Il a publié en septembre 2003 un appel au culte dominical même s'il n'y a pas de prêtre intitulé : " Célébrer le dimanche en attente d'eucharistie " (chez Novalis, 176 p.).
Au Québec, un rituel a été établi pour aider les laïcs à célébrer en l'absence d'un prêtre (du fait de la raréfication des prêtres). Les laïcs catholiques n'ont pas le droit de célébrer l'eucharistie, mais ils peuvent distribuer des hosties déjà consacrées et organiser la prière de l'assemblée (ce sont les ADACE dans le vocabulaire du Québec) ... à défaut d'une concélébration par eux-mêmes !

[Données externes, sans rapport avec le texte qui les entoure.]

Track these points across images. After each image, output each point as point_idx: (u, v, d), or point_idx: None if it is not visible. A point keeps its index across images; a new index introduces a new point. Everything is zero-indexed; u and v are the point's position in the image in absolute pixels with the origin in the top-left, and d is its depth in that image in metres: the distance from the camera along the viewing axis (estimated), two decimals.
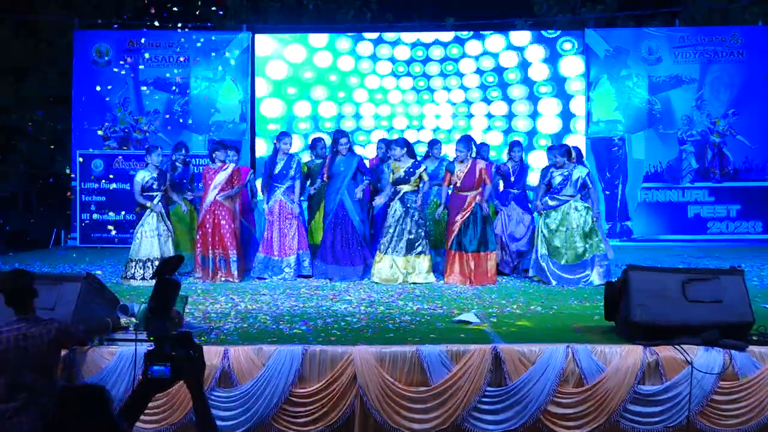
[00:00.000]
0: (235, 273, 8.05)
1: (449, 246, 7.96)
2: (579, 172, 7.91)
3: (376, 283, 7.91)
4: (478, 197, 7.92)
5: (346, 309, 6.28)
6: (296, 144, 11.94)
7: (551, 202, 7.90)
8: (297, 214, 8.28)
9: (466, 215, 7.89)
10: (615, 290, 5.18)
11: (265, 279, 8.15)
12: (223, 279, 8.04)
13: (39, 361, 3.70)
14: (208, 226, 8.08)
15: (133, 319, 5.09)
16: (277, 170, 8.29)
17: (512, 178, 8.70)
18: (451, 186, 8.04)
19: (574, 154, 8.05)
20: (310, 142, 9.11)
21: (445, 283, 7.87)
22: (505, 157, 9.27)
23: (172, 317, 3.09)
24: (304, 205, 8.83)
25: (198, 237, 8.15)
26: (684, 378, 4.67)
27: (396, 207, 8.10)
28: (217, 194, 8.08)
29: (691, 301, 4.86)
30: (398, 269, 7.97)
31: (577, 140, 12.13)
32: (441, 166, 8.70)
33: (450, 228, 7.98)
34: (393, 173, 8.18)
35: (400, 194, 8.10)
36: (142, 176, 8.03)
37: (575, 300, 6.82)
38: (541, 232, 7.91)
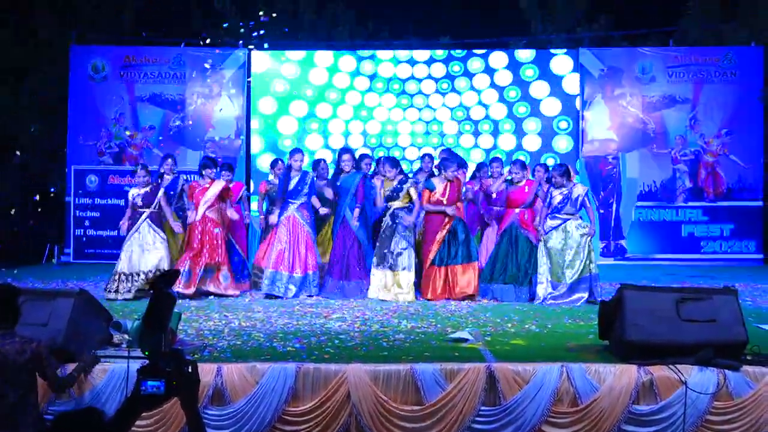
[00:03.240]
0: (224, 284, 8.04)
1: (430, 262, 8.01)
2: (579, 191, 8.00)
3: (371, 299, 7.92)
4: (455, 211, 8.13)
5: (339, 327, 6.27)
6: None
7: (551, 222, 7.95)
8: (308, 233, 8.30)
9: (446, 231, 8.02)
10: (609, 309, 5.19)
11: (275, 295, 8.05)
12: (212, 289, 8.00)
13: (14, 377, 3.67)
14: (196, 241, 8.07)
15: (126, 336, 5.07)
16: (291, 186, 8.32)
17: (494, 195, 8.67)
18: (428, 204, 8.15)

Puis, en décembre 2006 (chez Novalis, avec un livre de 162 p.) : "Faire Eglise autrement", à partir des communautés de base
Des personnes se sentent en confiance les unes avec les autres. Elles trouvent un lieu qui leur permet d'accompagner leur processus de guérison, de partager leur foi, de méditer la parole de Dieu, d'œuvrer à un engagement social ou de vivre un temps de formation. Ces personnes tentent de mettre en pratique l'Evangile dans le concret de leur quotidien. Loin d'être des nids douillets, ces petits groupes sont des tremplins qui relancent leurs membres pour mieux participer à la mission de l'Eglise.
Dans Faire Eglise autrement, Pierre Goudreault identifie les diverses caractéristiques du petit groupe dans l'Eglise. Il passe en revue plusieurs catégories possibles de petits groupes et propose de nombreuses pistes concrètes pour aider les personnes qui souhaitent débuter un petit groupe dans l'Eglise et soutenir son développement. (présentation de l'éditeur)
Les livres de Pierre Goudreault sont en vente en ligne et peuvent être achetés en euros sur le site Decitre (lien)
Pour qu'une communauté chrétienne soit réelle, selon Légaut, il importe qu'elle favorise la proximité, c'est à dire qu'elle demeure petite. L'apport des petites communautés, pour Pierre Goudreault, ne fait pas de doute et il écrit : En Amérique, en Europe et en Afrique, les expériences du terrain montrent que des petites communautés de proximité surgissent avec dynamisme et transforment la manière d'être Église… L'auteur cite Yves Burdelot et son livre "Devenir humain" - La proposition chrétienne, aujourd'hui… Pierre Goudreault rappelle Medellin (1968), Puebla (1979), l'importance des communautés de base pour lutter contre la pauvreté et les injustices en Amérique Latine et l'urgence, pour l'Église, d'oser l'avenir (Antoine Girin).
ndlr - Mais comment relier ces communautés de base aux paroisses où le prêtre représente le pouvoir épiscopal qui est censé rassembler ... mais aussi surveiller (au sens grec de episcope), et de là au diocèse ? Ces communautés de base trouveront-elles les ressources humaines locales pour grandir, se renouveller, essaimer, favoriser en leur sein la montée des nouvelles générations et leur assurer la formation nécessaire, durer dans le temps ? C'est cette articulation entre communautés de base et Eglise épiscopale (au niveau diocésain) qui justifie le classement de cet article dans notre rubrique "le christianisme épiscopal" (lien).